05.07.2013

Relman, Dane & Colfax, together with the Legal Aid Society of the District of Columbia, filed a lawsuit in federal court on behalf of deaf and hard-of-hearing residents of Washington, D.C. and the nonprofit organization Deaf-REACH, challenging the District of Columbia Housing Authority’s failure to provide sign language interpreters.  Plaintiffs Jacqueline Young and Latheda Wilson rely on American Sign Language (ASL) to communicate.  The complaint charges that the Housing Authority has engaged in this pattern of discrimination for years; time and again, interpreters were promised but not actually provided, and appointments were repeatedly cancelled for lack of any means of communication. 

The complaint alleges that the D.C. Housing Authority has repeatedly and routinely denied individuals with hearing impairments sign language interpreters and access to basic services, in direct violation of federal laws requiring equal access and mandating provision of sign language interpreters essential to effective communication.

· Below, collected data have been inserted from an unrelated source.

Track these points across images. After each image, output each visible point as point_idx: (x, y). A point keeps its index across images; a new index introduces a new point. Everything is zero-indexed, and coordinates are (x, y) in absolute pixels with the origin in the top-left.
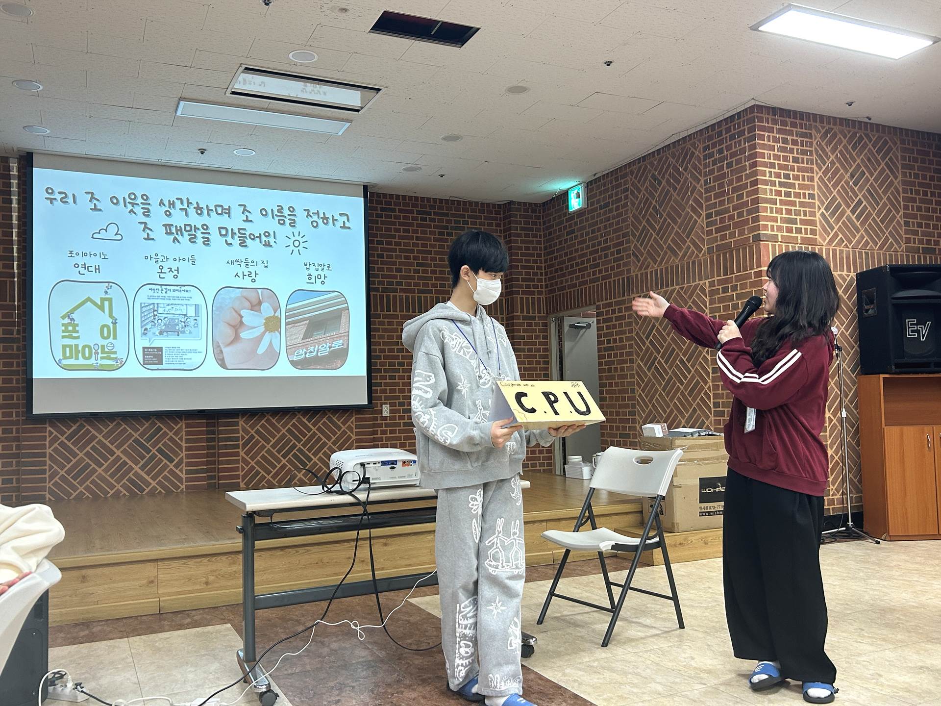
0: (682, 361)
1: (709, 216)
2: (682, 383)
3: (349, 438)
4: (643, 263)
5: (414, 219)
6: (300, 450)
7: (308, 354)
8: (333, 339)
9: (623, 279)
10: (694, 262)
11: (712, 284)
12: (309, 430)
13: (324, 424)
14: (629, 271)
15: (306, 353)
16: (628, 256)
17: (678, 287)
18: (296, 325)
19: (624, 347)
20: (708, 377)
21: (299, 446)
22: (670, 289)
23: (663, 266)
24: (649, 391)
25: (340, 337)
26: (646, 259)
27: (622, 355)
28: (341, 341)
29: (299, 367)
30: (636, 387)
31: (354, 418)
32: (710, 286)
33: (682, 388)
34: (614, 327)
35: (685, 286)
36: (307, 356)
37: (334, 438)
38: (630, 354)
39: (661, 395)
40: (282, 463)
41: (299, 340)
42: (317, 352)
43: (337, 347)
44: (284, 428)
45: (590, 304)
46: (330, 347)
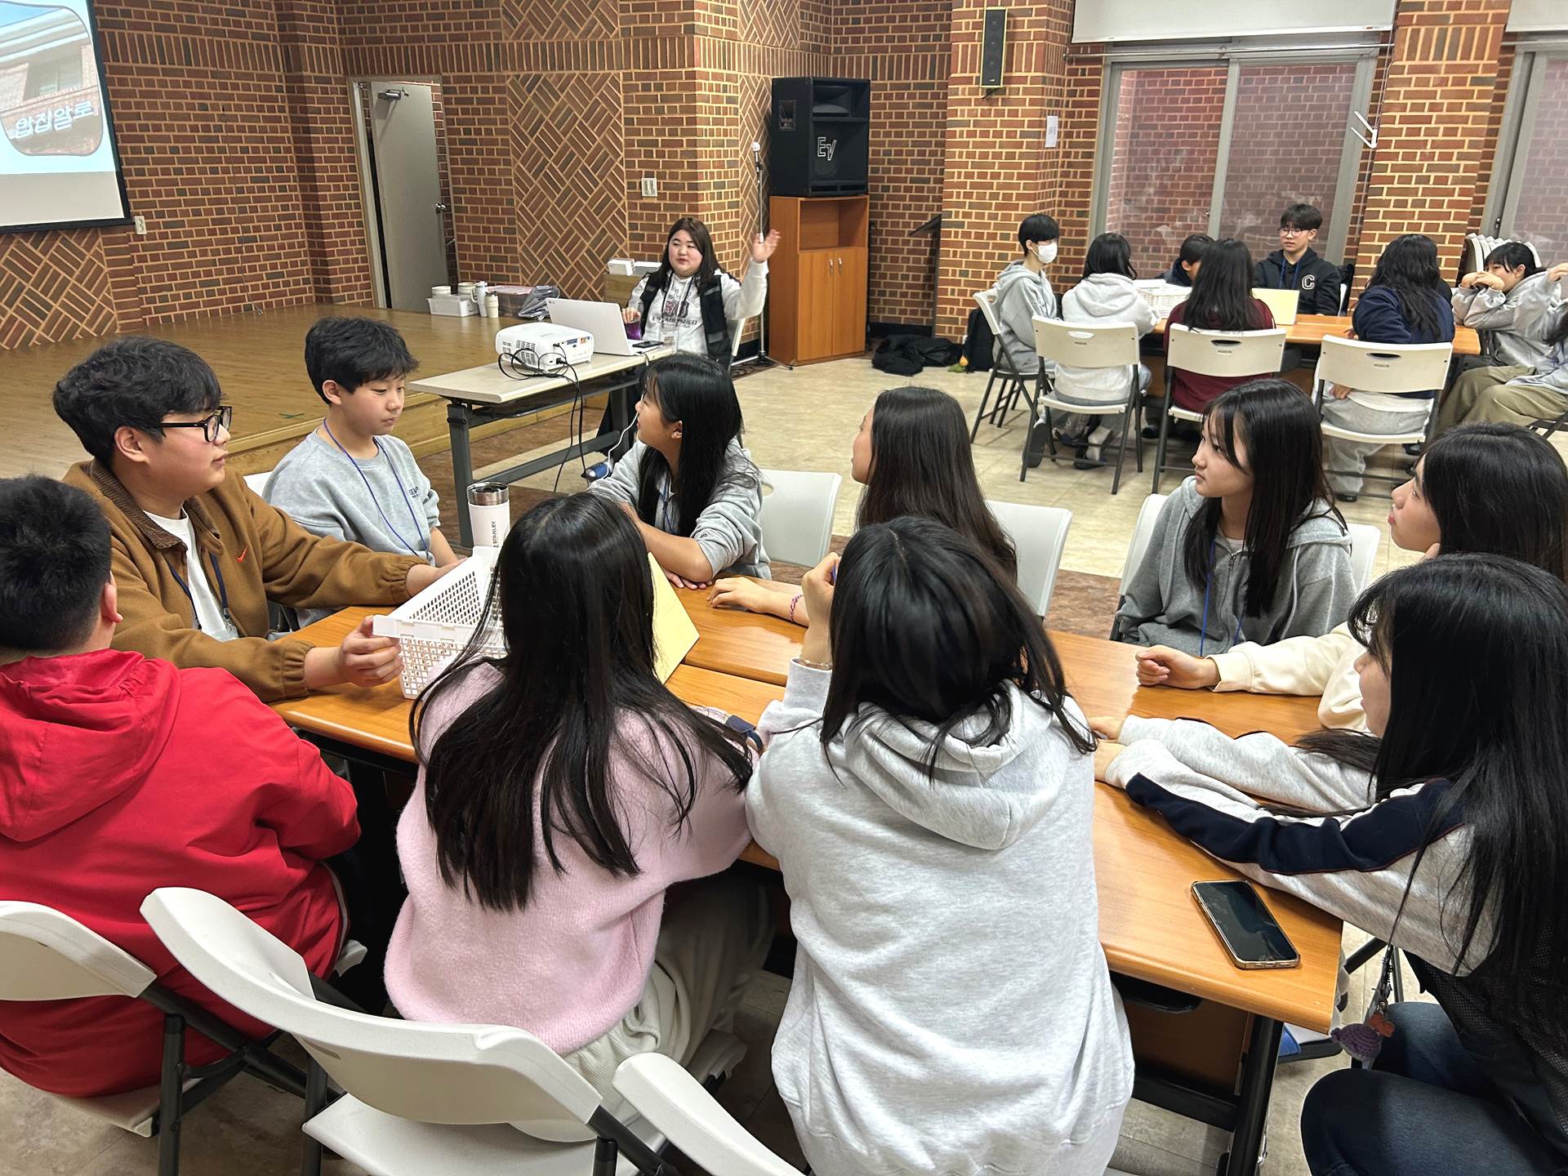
0: (585, 170)
2: (586, 198)
3: (100, 270)
4: (522, 30)
6: (30, 293)
7: (37, 127)
8: (75, 100)
9: (488, 46)
10: (601, 44)
11: (627, 77)
12: (39, 261)
13: (58, 249)
14: (498, 36)
15: (34, 126)
16: (496, 14)
17: (577, 72)
18: (9, 71)
19: (494, 142)
20: (623, 192)
21: (28, 286)
22: (566, 73)
23: (554, 39)
24: (537, 204)
25: (86, 95)
26: (525, 24)
27: (490, 152)
28: (89, 104)
29: (28, 151)
30: (515, 197)
31: (100, 240)
32: (624, 80)
33: (585, 203)
34: (476, 112)
35: (590, 73)
36: (37, 131)
37: (77, 272)
38: (504, 152)
39: (554, 210)
41: (19, 102)
42: (53, 124)
43: (84, 115)
45: (431, 72)
46: (72, 115)
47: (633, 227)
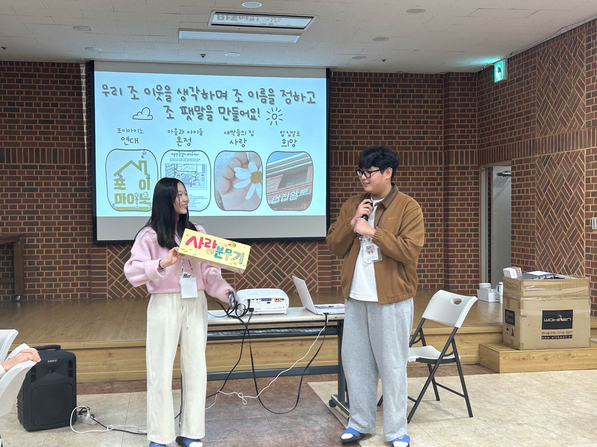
0: (566, 212)
1: (588, 96)
2: (566, 230)
3: (313, 261)
4: (544, 130)
5: (369, 90)
6: (277, 269)
7: (282, 199)
8: (301, 188)
9: (530, 141)
10: (577, 133)
11: (588, 152)
12: (284, 254)
13: (295, 250)
14: (534, 134)
15: (280, 199)
16: (534, 124)
17: (566, 152)
18: (274, 178)
19: (528, 197)
20: (583, 226)
21: (277, 266)
22: (561, 153)
23: (557, 133)
24: (544, 235)
25: (307, 186)
26: (545, 127)
27: (527, 202)
28: (307, 189)
29: (276, 209)
30: (536, 231)
31: (317, 247)
32: (587, 154)
33: (565, 234)
34: (523, 180)
35: (571, 151)
36: (281, 201)
37: (302, 261)
38: (533, 203)
39: (551, 238)
40: (264, 278)
41: (276, 189)
42: (289, 198)
43: (304, 194)
44: (266, 253)
45: (508, 159)
46: (298, 194)
47: (588, 250)
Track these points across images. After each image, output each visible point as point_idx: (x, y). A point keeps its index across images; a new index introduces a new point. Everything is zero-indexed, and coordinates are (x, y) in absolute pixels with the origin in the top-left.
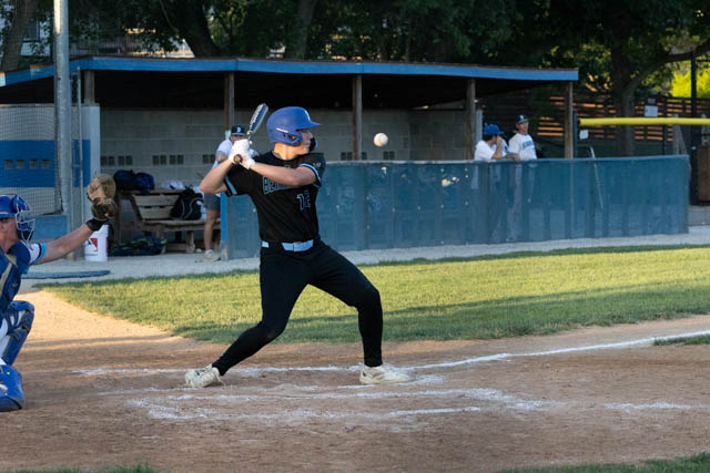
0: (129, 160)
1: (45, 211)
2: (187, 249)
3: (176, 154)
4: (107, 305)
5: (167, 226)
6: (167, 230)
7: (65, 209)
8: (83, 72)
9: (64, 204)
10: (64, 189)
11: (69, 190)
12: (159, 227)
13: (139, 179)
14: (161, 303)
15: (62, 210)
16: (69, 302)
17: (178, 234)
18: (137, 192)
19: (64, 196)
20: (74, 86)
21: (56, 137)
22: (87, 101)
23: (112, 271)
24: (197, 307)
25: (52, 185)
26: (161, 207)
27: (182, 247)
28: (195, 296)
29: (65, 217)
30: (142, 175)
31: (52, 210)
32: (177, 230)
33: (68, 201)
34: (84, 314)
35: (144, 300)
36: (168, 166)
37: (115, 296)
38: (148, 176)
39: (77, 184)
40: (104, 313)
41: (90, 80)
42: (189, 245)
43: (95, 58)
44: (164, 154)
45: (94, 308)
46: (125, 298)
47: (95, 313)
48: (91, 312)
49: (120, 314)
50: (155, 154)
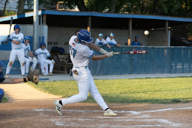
0: (57, 43)
4: (46, 89)
6: (68, 66)
8: (43, 15)
12: (66, 65)
13: (60, 49)
14: (64, 89)
16: (35, 88)
18: (59, 54)
20: (40, 19)
21: (33, 35)
22: (44, 24)
23: (49, 78)
30: (61, 48)
34: (40, 91)
35: (59, 88)
37: (50, 86)
38: (63, 49)
40: (45, 92)
41: (45, 17)
43: (47, 11)
44: (68, 42)
45: (42, 90)
46: (53, 87)
47: (43, 92)
48: (41, 91)
49: (50, 92)
50: (65, 42)
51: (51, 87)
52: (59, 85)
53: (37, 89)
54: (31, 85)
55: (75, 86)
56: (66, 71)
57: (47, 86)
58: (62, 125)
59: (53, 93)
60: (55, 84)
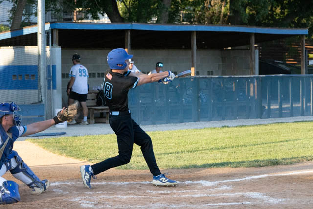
1: (33, 102)
2: (106, 121)
3: (101, 72)
4: (63, 150)
5: (96, 109)
6: (95, 112)
7: (43, 101)
8: (52, 30)
9: (43, 98)
10: (42, 90)
11: (45, 90)
12: (92, 110)
14: (91, 149)
15: (42, 101)
16: (44, 148)
17: (102, 114)
19: (42, 94)
20: (48, 37)
21: (39, 64)
22: (54, 45)
23: (67, 132)
24: (109, 151)
25: (36, 88)
26: (93, 100)
27: (103, 120)
28: (109, 146)
29: (43, 105)
31: (37, 101)
32: (100, 111)
33: (45, 96)
34: (52, 154)
35: (82, 147)
36: (97, 78)
37: (67, 145)
39: (49, 88)
40: (61, 154)
41: (56, 34)
42: (107, 119)
43: (58, 23)
44: (94, 72)
45: (56, 151)
46: (72, 146)
47: (57, 154)
48: (55, 153)
49: (69, 154)
51: (70, 147)
52: (83, 142)
53: (47, 150)
54: (37, 144)
55: (108, 143)
56: (92, 120)
57: (64, 144)
58: (91, 206)
59: (73, 156)
60: (76, 141)
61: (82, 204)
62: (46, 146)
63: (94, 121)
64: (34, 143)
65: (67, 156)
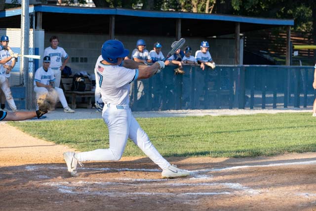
1: (14, 84)
2: (88, 107)
3: (84, 57)
4: (43, 134)
5: (78, 94)
6: (77, 96)
7: (25, 84)
8: (36, 13)
9: (24, 81)
10: (24, 73)
11: (27, 73)
14: (71, 134)
15: (23, 84)
16: (24, 132)
17: (84, 99)
18: (63, 76)
19: (24, 77)
20: (31, 20)
21: (21, 46)
22: (38, 28)
23: (47, 117)
25: (18, 71)
27: (84, 105)
28: (89, 131)
29: (25, 88)
31: (18, 84)
32: (82, 96)
33: (27, 79)
34: (32, 138)
35: (63, 132)
36: (80, 63)
37: (48, 129)
40: (41, 138)
41: (40, 17)
42: (89, 105)
43: (43, 6)
44: (77, 57)
45: (36, 135)
46: (53, 131)
47: (37, 138)
48: (34, 137)
49: (49, 138)
50: (73, 56)
51: (50, 131)
52: (63, 126)
53: (27, 133)
55: (89, 129)
56: (74, 104)
57: (44, 128)
58: (70, 192)
59: (53, 141)
60: (57, 125)
61: (60, 189)
62: (26, 129)
63: (75, 106)
64: (14, 126)
65: (47, 140)
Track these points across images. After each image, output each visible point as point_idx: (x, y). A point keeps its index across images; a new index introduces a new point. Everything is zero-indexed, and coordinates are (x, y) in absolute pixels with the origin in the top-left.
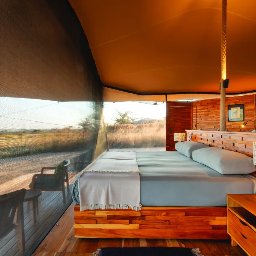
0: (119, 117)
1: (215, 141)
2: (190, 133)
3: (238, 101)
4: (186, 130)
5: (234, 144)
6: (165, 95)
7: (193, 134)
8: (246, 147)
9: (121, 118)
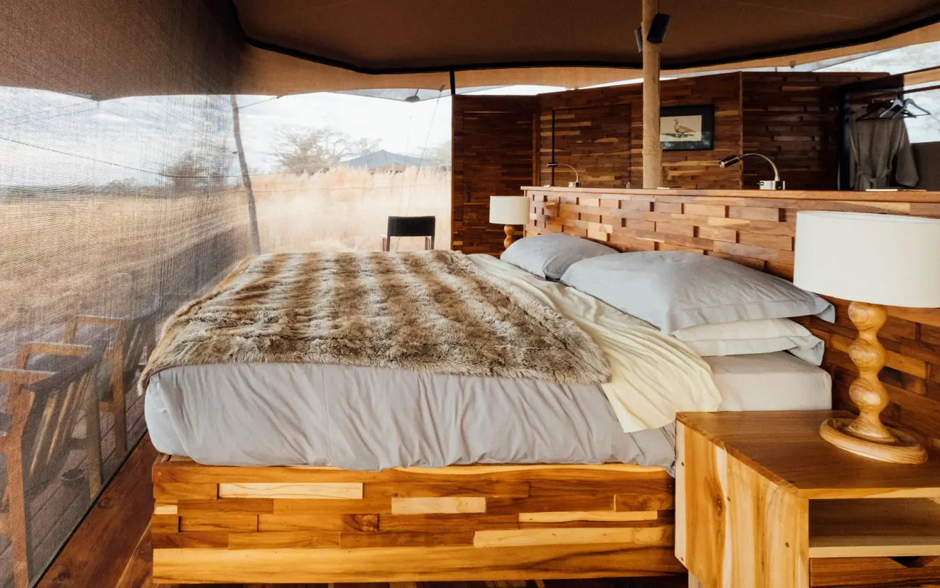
0: (293, 150)
1: (628, 223)
2: (540, 198)
3: (688, 92)
4: (522, 188)
5: (696, 230)
6: (448, 74)
7: (549, 198)
8: (742, 237)
9: (299, 151)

The complaint describes how Young and Wilson were forced to communicate with Housing Authority staff through scribbled notes and gestures, told to have their children or other family members communicate for them, and expected to sign forms affecting their housing without the opportunity to learn their contents.  The complaint further contends that the Housing Authority refused to provide ASL interpreters to Young and Wilson, participants in the Housing Authority’s voucher program, for instructional meetings where critical information regarding the rules, regulations, and requirements for the program were explained. Without access to the critical information provided to non-disabled recipients of rental assistance, Young and Wilson were left in constant fear of losing their rental assistance based on inadvertent non-compliance with rules and regulations about which they were never informed. 

The case, Jacqueline Young, et al. v. District of Columbia Housing Authority, was filed in the United States District Court for the District of Columbia and is being litigated by Jennifer Klar, Michael Allen, Megan Cacace, and Ryan Downer of Relman, Dane & Colfax, along with Chinh Le, Julie Becker, and Rachel Rintelmann of the Legal Aid Society of the District of Columbia.